We encounter numerous difficult languages here at NMC – Icelandic, Faroese and Finnish for example – but nothing compares to Greenlandic.
That isn’t only my opinion, it is also that of Per Bloch, who liked it so much he moved there to the Danish territory in 2019 and began to learn it, despite having been warned not to bother on account of how hard it is.
Greenland has also left its very own mark on his art. As a tribute to the territory, in 2022 he released the spoken word album ‘Panneq’ (’Stag’ in English), which was recorded with Greenlandic artists such as Gerth Lyberth and Andachan.
Per was here a month or so ago with a duet featuring the Greek/Danish singer Danai Nielsen. This time he releases the aptly titled single ‘Oqaatsit angakkuakkat’ (‘Magical words’) in collaboration with the Greenlandic musician Gustav Lynge Petrussen, part of the band Inuk and known under the stage name Tûtu. (Is he any relation to Simon Lynge? Or is Lynge the equivalent of Smith? Just wondering).
He says the song is his personal way of saying thank you to Greenland, having lived there for two and a half years, while opining that Greenlandic is a really beautiful language that deserves to reach many more people than the 56,000 that speak it.
Strangely enough that was the population size when I went there in 1993. Probably more musk oxen than people. Perhaps it just gets too damn cold for much hanky panky.
Anyway, about the song. Best way I can describe it is as a happy sing-a-long pop ballad with a heartbeat bass line and a catchy chorus. Then suddenly, completely incongruously and out of nowhere, it explodes into the grandest fuzzy reverbed guitar shred Greenland has probably ever heard before shrinking back into the ballad again as if it had never existed.
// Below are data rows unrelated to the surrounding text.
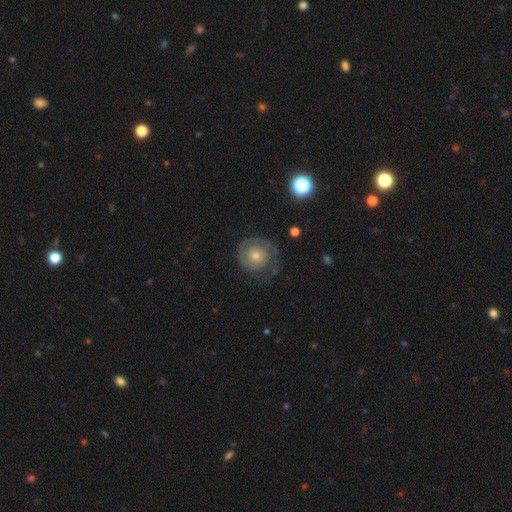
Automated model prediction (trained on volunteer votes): featured or disk 59%, smooth 35%, star or artifact 7%. Down the decision tree: edge-on disk — no (97%); bar — no (83%); spiral arms — yes (76%); bulge size — moderate (47%); merging — none (62%).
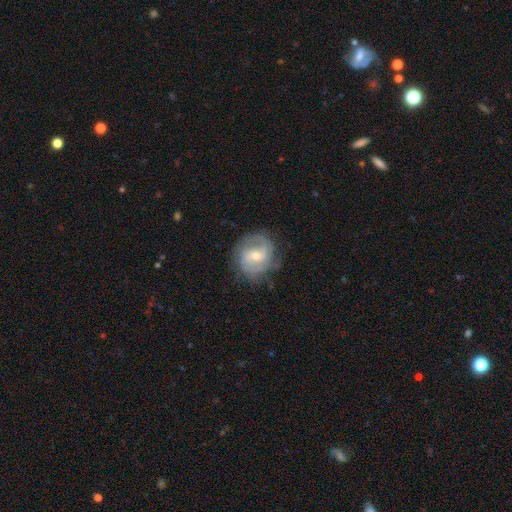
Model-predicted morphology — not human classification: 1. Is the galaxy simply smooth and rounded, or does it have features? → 81% featured or disk, 14% smooth, 5% star or artifact.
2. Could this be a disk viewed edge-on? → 98% no, 2% yes.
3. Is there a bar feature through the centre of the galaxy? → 49% weak, 38% no, 12% strong.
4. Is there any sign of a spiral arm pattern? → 93% yes, 7% no.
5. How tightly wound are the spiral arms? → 44% tight, 42% medium, 14% loose.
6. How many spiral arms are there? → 63% 2, 17% can't tell, 11% 3, 4% 1, 3% 4, 3% more than 4.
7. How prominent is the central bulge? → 53% small, 43% moderate, 1% large, 1% none, 1% dominant.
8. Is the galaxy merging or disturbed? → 74% none, 17% minor disturbance, 7% major disturbance, 1% merger.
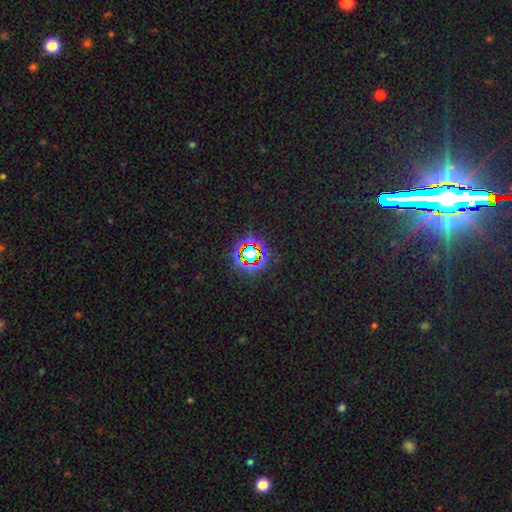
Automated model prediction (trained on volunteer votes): This is likely a star or artifact rather than a galaxy (75%).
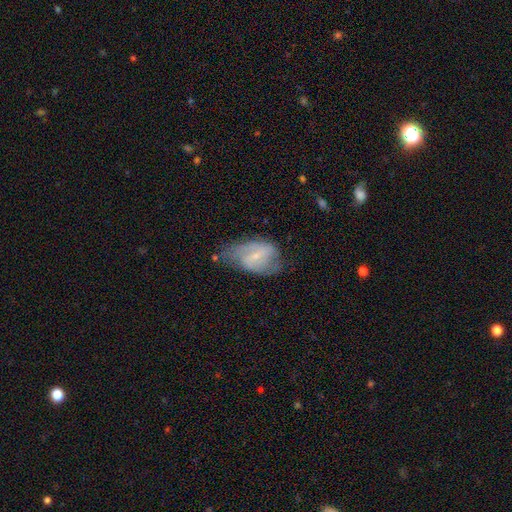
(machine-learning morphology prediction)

The lyrics are a simple statement of desire to be reunited again with the country rather than with any single individual in it.
I won’t labour you with the actual words in Greenlandic – it looks like someone’s fingers got caught in a typewriter’s keys (Jeez – how can anyone learn that?) – but the English ones are reproduced below.
Next up for the multilingual Per is a song in Faroese with Lea Kampmann, who has previously appeared in NMC, coming up in August.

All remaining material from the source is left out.